● Task statement
Gather every line of the entries below that contains the string "axis", and copy each one in full.

● Extracted information
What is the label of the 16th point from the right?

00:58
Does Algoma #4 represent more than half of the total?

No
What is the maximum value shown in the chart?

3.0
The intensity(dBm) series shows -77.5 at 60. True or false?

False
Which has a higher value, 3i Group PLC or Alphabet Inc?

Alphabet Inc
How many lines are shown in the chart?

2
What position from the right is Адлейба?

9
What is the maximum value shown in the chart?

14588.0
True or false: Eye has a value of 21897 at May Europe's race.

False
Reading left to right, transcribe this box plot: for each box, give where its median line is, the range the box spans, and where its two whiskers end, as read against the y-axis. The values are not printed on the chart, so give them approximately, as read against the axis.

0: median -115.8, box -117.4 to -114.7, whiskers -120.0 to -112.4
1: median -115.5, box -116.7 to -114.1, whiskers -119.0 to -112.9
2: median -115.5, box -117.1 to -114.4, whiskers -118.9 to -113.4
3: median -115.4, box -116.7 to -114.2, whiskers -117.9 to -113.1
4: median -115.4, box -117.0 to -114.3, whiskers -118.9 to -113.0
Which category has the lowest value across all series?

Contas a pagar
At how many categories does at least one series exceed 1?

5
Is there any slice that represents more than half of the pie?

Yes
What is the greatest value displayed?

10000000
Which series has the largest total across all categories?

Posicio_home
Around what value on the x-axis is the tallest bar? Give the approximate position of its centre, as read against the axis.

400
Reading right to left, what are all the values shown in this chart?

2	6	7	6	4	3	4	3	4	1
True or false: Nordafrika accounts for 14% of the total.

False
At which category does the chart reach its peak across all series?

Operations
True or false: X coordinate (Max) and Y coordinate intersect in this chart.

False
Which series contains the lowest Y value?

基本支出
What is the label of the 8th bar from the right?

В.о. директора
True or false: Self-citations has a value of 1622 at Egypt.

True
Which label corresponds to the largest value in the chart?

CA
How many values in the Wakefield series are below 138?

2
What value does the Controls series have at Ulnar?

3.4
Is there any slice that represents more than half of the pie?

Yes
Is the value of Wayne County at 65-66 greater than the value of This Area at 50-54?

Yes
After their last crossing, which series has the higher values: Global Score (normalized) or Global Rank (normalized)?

● Answer section
Reading left to right, transcribe this box plot: for each box, give where its median line is, the range the box spans, and where its two whiskers end, as read against the y-axis. The values are not printed on the chart, so give them approximately, as read against the axis.
Around what value on the x-axis is the tallest bar? Give the approximate position of its centre, as read against the axis.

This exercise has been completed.